- _TASK DIRECTIONS_
Convert every line of the material below into a Markdown table with two columns, Row and Line. Number each line in order and leave out any blank lines.

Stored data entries
++++++++++++++++++++

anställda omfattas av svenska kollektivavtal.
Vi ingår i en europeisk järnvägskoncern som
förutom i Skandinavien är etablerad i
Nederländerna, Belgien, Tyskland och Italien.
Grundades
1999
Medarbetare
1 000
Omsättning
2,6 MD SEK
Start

++++++++++++++++++++

- _RESULT_
| Row | Line |
|---|---|
| 1 | anställda omfattas av svenska kollektivavtal. |
| 2 | Vi ingår i en europeisk järnvägskoncern som |
| 3 | förutom i Skandinavien är etablerad i |
| 4 | Nederländerna, Belgien, Tyskland och Italien. |
| 5 | Grundades |
| 6 | 1999 |
| 7 | Medarbetare |
| 8 | 1 000 |
| 9 | Omsättning |
| 10 | 2,6 MD SEK |
| 11 | Start |